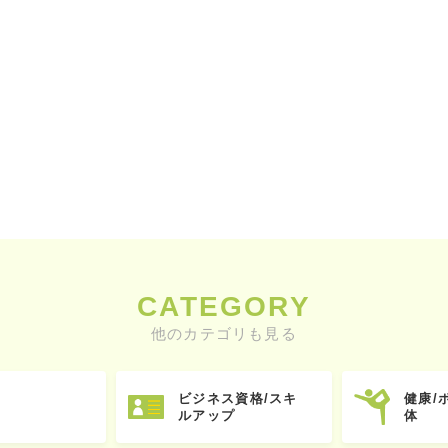
CATEGORY
他のカテゴリも見る
ビジネス資格/スキ
健康/
ルアップ
体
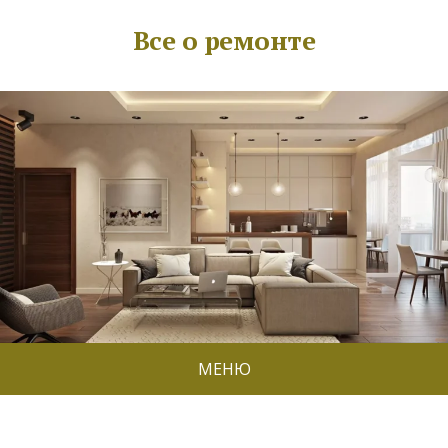
Все о ремонте
МЕНЮ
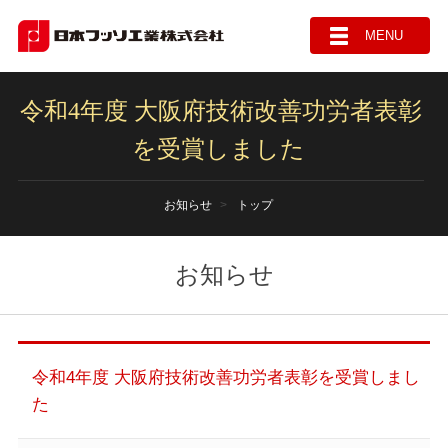
MENU
令和4年度 大阪府技術改善功労者表彰
を受賞しました
お知らせ
トップ
お知らせ
令和4年度 大阪府技術改善功労者表彰を受賞しまし
た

○ ○ ○

### What you are asked to do:
Nothing but the pictures may be dropped; restate the material word for word.

### Output for this exercise:
CATEGORY
他のカテゴリも見る
ビジネス資格/スキ
健康/
ルアップ
体
Все о ремонте
МЕНЮ
MENU
令和4年度 大阪府技術改善功労者表彰
を受賞しました
お知らせ
トップ
お知らせ
令和4年度 大阪府技術改善功労者表彰を受賞しまし
た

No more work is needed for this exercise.